We now have all the necessary information to complete the last step. This time we have a modular equation system.

$\begin{equation} \left\{ \begin{array}{l} z \equiv a \: \mbox{mod n} \\ z \equiv b \: \mbox{mod m} \end{array} \right. \end{equation}$

With $$a=x_1$$, $$b=x_2$$ and $$m = \frac{n - 1}{2}$$

To solve this equation, we need to solve the Chinese Remainders Theorem (CRT).

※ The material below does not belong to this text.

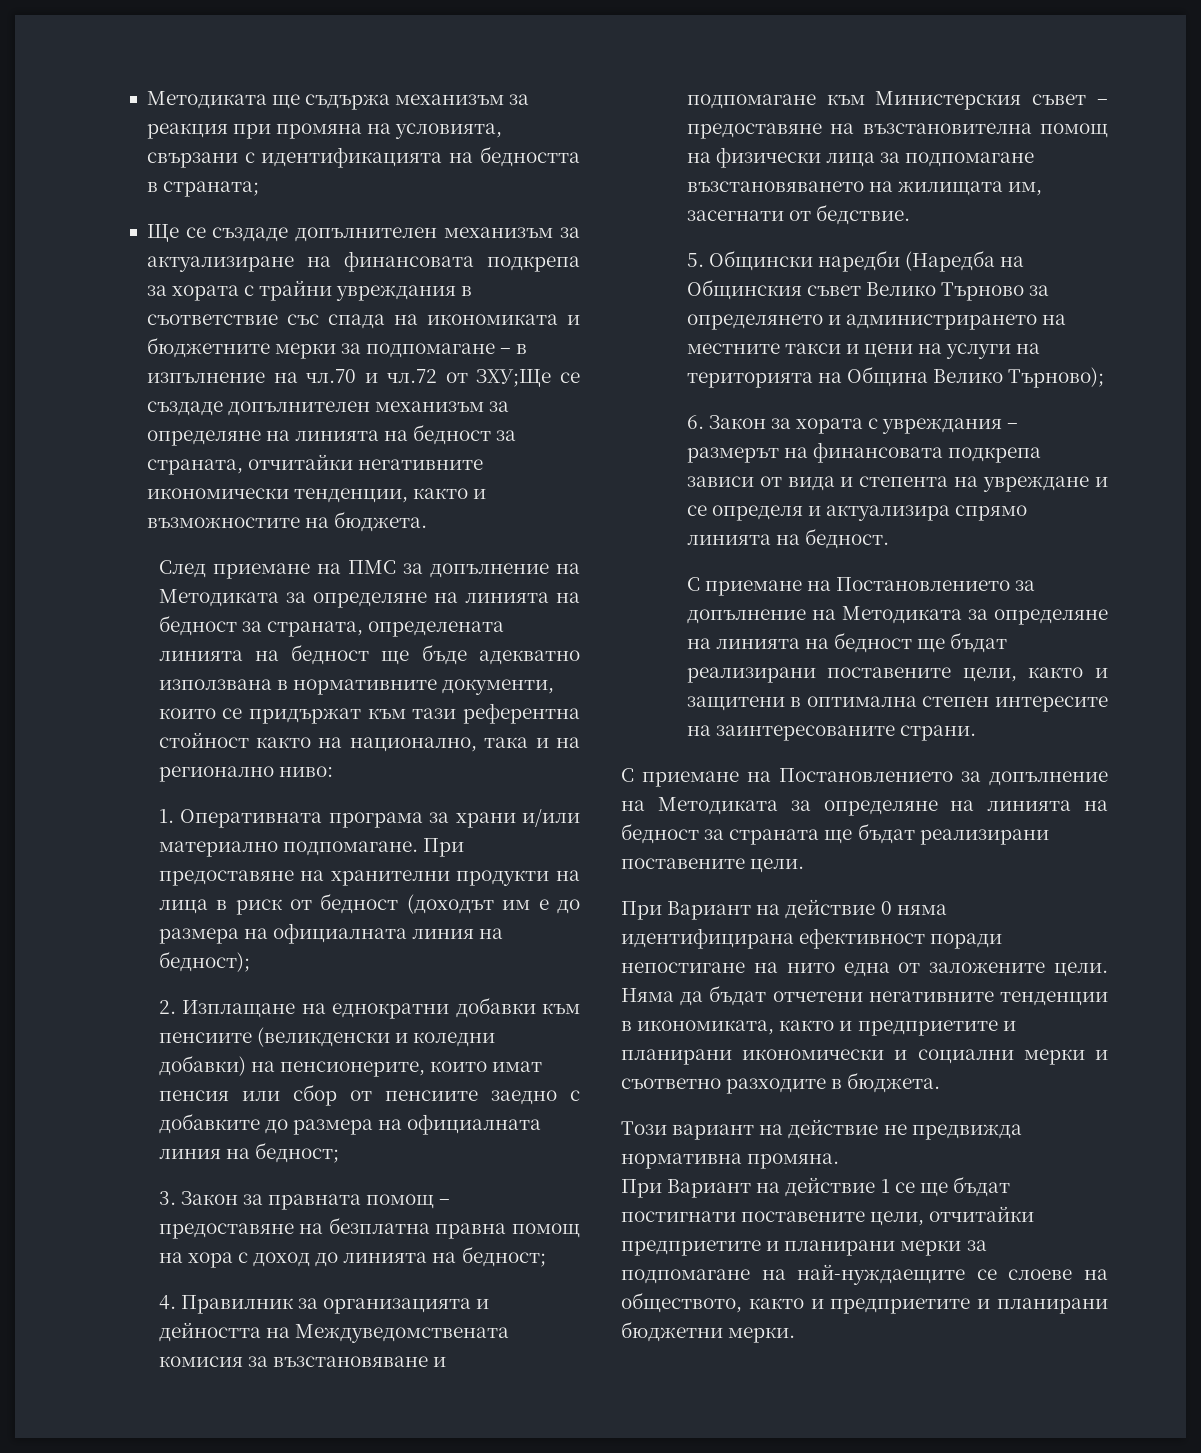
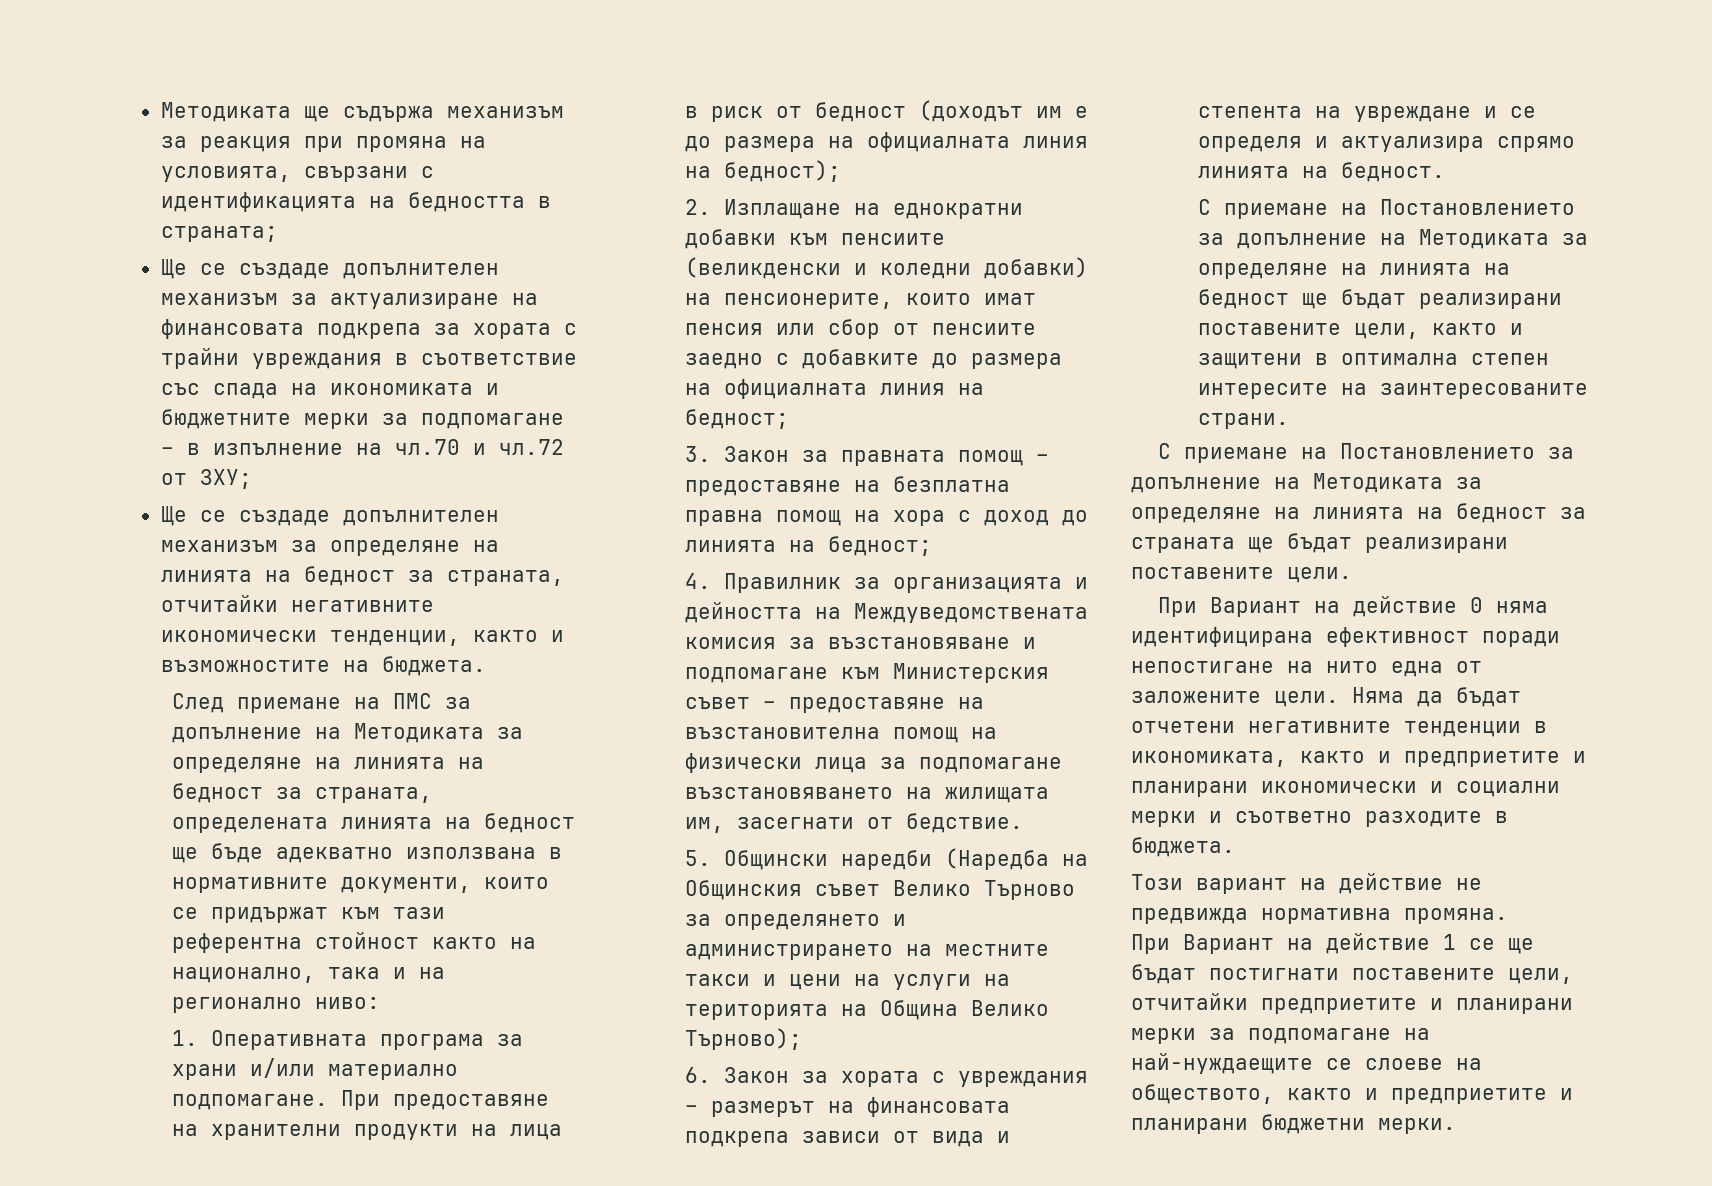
[476,369,552,387] ЗХУ;Ще -> [199,469,252,489] [160,506,187,526] ЗХУ; // Ще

Obviously, SageMath will help us to solve this system.

For each value of $$x$$ previously found, the function $$CRT(x_1, x_2, n, m)$$ is used.

sage: CRT(54387532345611522562080964454373961410727797296305781726528152669705763479709, 24592060322915955458376742075654918743307884467086758475495911637571571854426, n, m)
1626912004825687681266928944940137740110044614947501502667974700957265876831665835249437745227202257555252761324145945972681589648893511804029315415851794

sage: CRT(48377962721867712227812115825967814866900072246814115371447647755178792218507, 24592060322915955458376742075654918743307884467086758475495911637571571854426, n, m)
298866324658067043152535979487281689346418895898703530005178331141609468368515196383762924558049325643319211125756093104393630525207165166469723912137964

sage: CRT(13026594169836960633677904728346131575642115122520666941481783583028573455020, 24592060322915955458376742075654918743307884467086758475495911637571571854426, n, m)
669594744434241509260428824541316709656639804114134854927746139613649946258056910180935366203703863781306641125198724424226805412500527449207424152005314


One of the three values of $$z$$ that SageMath provided us is the password of the second PDF.

It turns out that the password is the first value of $$z$$ found: 1626912004825687681....

Once the second file is unlocked, there are 3 images of books written by Brigitte Friang. On one of them, we notice which one does not seem to be the default one. It is attached with the following number which is the flag to validate the challenge.

BF-2703-9020-RTQM


We’re done with our elliptical curves, I’m sure you’ve learned a lot, as I have.